ECLI:NL:CRVB:2016:4433
Centrale Raad van Beroep
- Hoger beroep
- Rechtspraak.nl
Afwijzing aanvraag bijzondere bijstand voor reiskosten begrafenis familielid
In deze zaak gaat het om de afwijzing van een aanvraag voor bijzondere bijstand voor reiskosten in verband met de begrafenis van een familielid. Appellant, die sinds 5 februari 2013 bijstand ontvangt op basis van de Wet werk en bijstand (nu Participatiewet), heeft op 23 maart 2015 bijzondere bijstand aangevraagd voor reiskosten naar het uitvaartcentrum in Emmen en voor de kosten van een bloemtak. Het college van burgemeester en wethouders van Hoogeveen heeft deze aanvraag op 3 juli 2015 afgewezen, met de reden dat de kosten behoren tot de incidenteel voorkomende algemeen noodzakelijke kosten van het bestaan, die uit het normale inkomen moeten worden voldaan. Appellant heeft hiertegen bezwaar gemaakt, maar het college heeft dit bezwaar ongegrond verklaard.
De rechtbank Noord-Nederland heeft in haar uitspraak van 22 februari 2016 het beroep van appellant tegen het bestreden besluit ongegrond verklaard.

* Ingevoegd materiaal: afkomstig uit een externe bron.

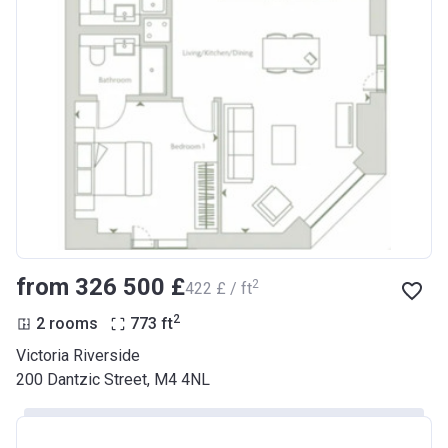
from ‍326 500 £
2
‍422 £ / ft
2
2 rooms
773
ft
Victoria Riverside
200 Dantzic Street, M4 4NL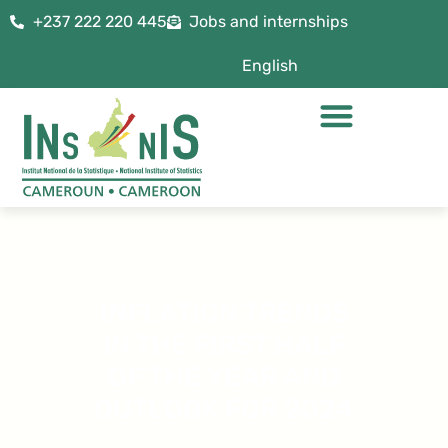
+237 222 220 445
Jobs and internships
English
INFLATION TRENDS
IN THE FIRST HALF
OF THE YEAR AND
OUTLOOK FOR 2024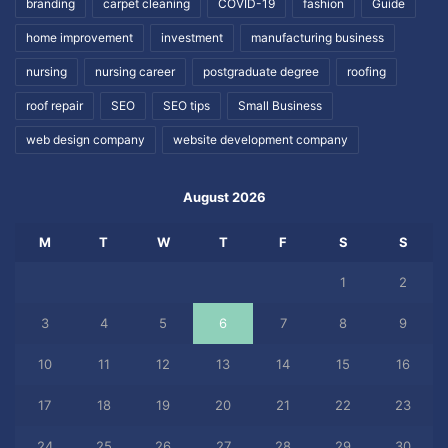
branding
carpet cleaning
COVID-19
fashion
Guide
home improvement
investment
manufacturing business
nursing
nursing career
postgraduate degree
roofing
roof repair
SEO
SEO tips
Small Business
web design company
website development company
August 2026
M
T
W
T
F
S
S
1
2
3
4
5
6
7
8
9
10
11
12
13
14
15
16
17
18
19
20
21
22
23
24
25
26
27
28
29
30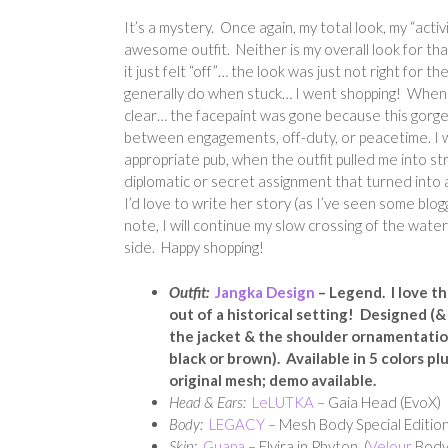
It’s a mystery. Once again, my total look, my “activi
awesome outfit. Neither is my overall look for that
it just felt “off”… the look was just not right for th
generally do when stuck… I went shopping! When I
clear… the facepaint was gone because this gorgeous
between engagements, off-duty, or peacetime. I wa
appropriate pub, when the outfit pulled me into s
diplomatic or secret assignment that turned into a
I’d love to write her story (as I’ve seen some blog
note, I will continue my slow crossing of the wat
side. Happy shopping!
Outfit:
Jangka Design
– Legend. I love thi
out of a historical setting! Designed (&
the jacket & the shoulder ornamentation
black or brown). Available in 5 colors p
original mesh; demo available.
Head & Ears:
LeLUTKA
– Gaia Head (EvoX)
Body:
LEGACY
– Mesh Body Special Edition
Skin:
Guapa
– Elvira in Phyton (
Velour
Body 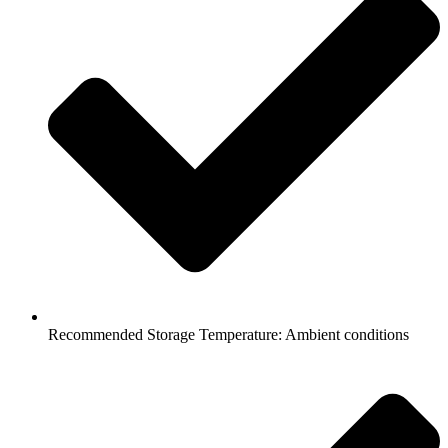
Recommended Storage Temperature: Ambient conditions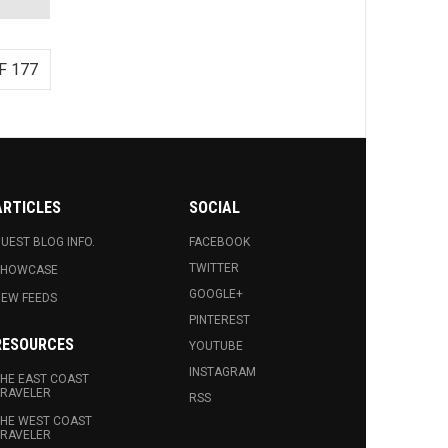
F 177
ARTICLES
SOCIAL
UEST BLOG INFO.
FACEBOOK
TWITTER
SHOWCASE
GOOGLE+
EW FEEDS
PINTEREST
RESOURCES
YOUTUBE
INSTAGRAM
HE EAST COAST
RAVELER
RSS
HE WEST COAST
RAVELER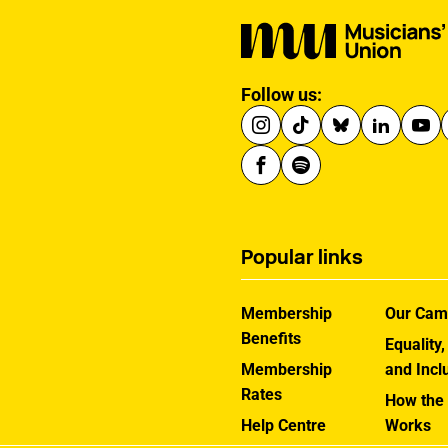
Follow us:
Popular links
Membership
Our Cam
Benefits
Equality,
Membership
and Incl
Rates
How the
Help Centre
Works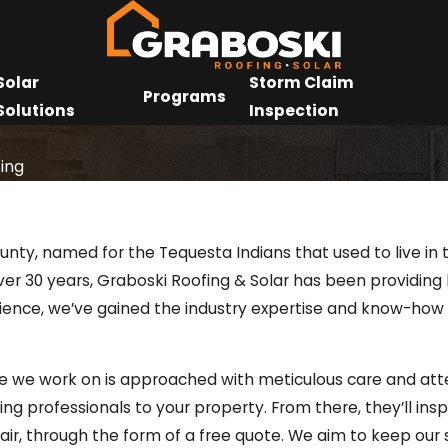
Solar
Storm Claim
Programs
Solutions
Inspection
ing
nty, named for the Tequesta Indians that used to live in t
 over 30 years, Graboski Roofing & Solar has been providi
rience, we’ve gained the industry expertise and know-how
e we work on is approached with meticulous care and atten
ofing professionals to your property. From there, they’ll in
air, through the form of a free quote. We aim to keep our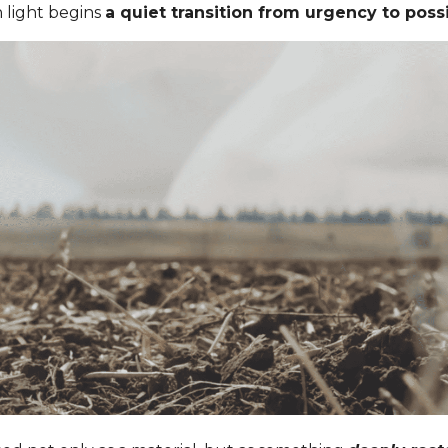
n light begins
a quiet transition from urgency to possib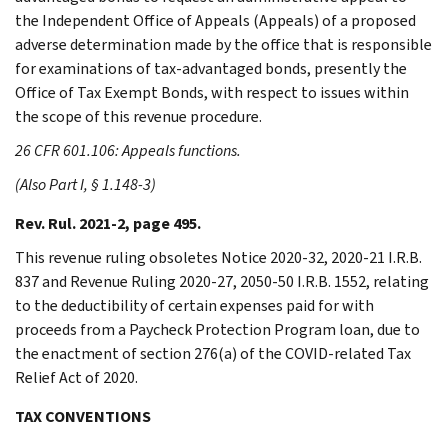
the Independent Office of Appeals (Appeals) of a proposed
adverse determination made by the office that is responsible
for examinations of tax-advantaged bonds, presently the
Office of Tax Exempt Bonds, with respect to issues within
the scope of this revenue procedure.
26 CFR 601.106: Appeals functions.
(Also Part I, § 1.148-3)
Rev. Rul. 2021-2, page 495.
This revenue ruling obsoletes Notice 2020-32, 2020-21 I.R.B.
837 and Revenue Ruling 2020-27, 2050-50 I.R.B. 1552, relating
to the deductibility of certain expenses paid for with
proceeds from a Paycheck Protection Program loan, due to
the enactment of section 276(a) of the COVID-related Tax
Relief Act of 2020.
TAX CONVENTIONS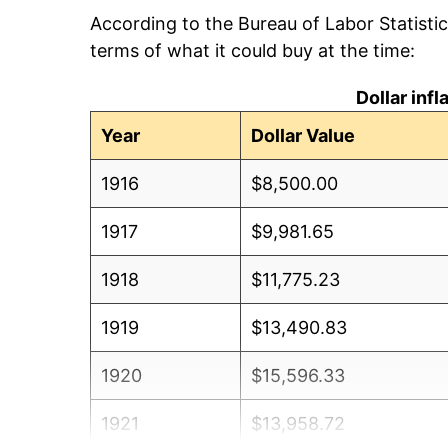
According to the Bureau of Labor Statisti
terms of what it could buy at the time:
Dollar inf
Year
Dollar Value
1916
$8,500.00
1917
$9,981.65
1918
$11,775.23
1919
$13,490.83
1920
$15,596.33
1921
$13,958.72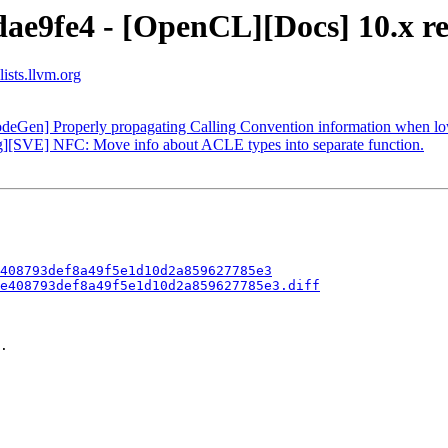
ae9fe4 - [OpenCL][Docs] 10.x re
ists.llvm.org
odeGen] Properly propagating Calling Convention information when lo
g][SVE] NFC: Move info about ACLE types into separate function.
408793def8a49f5e1d10d2a859627785e3
e408793def8a49f5e1d10d2a859627785e3.diff
.
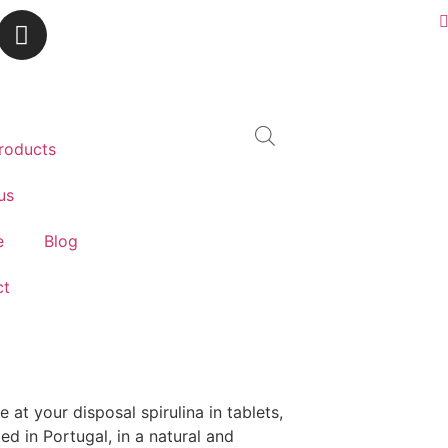
roducts
us
e
Blog
ct
 at your disposal spirulina in tablets,
ted in Portugal, in a natural and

De rechtbank oordeelde dat de kosten voor de reiskosten en de bloemtak niet noodzakelijk waren en dat appellant geen bijzondere omstandigheden had aangetoond die een afwijking van de bijstandsnorm rechtvaardigden. Appellant heeft hoger beroep ingesteld, maar de Centrale Raad van Beroep bevestigt de uitspraak van de rechtbank. De Raad oordeelt dat de reiskosten naar de uitvaart en het tekenen van het condoleanceregister wel degelijk tot de algemeen noodzakelijke kosten behoren en dat het college terecht de aanvragen om bijzondere bijstand heeft afgewezen. Bovendien is het beleid van andere gemeenten niet van toepassing op de gemeente Hoogeveen, waardoor appellant hieraan geen rechten kan ontlenen.
De uitspraak is gedaan door O.L.H.W.I. Korte, in tegenwoordigheid van J.M.M. van Dalen als griffier, en is openbaar uitgesproken op 8 november 2016.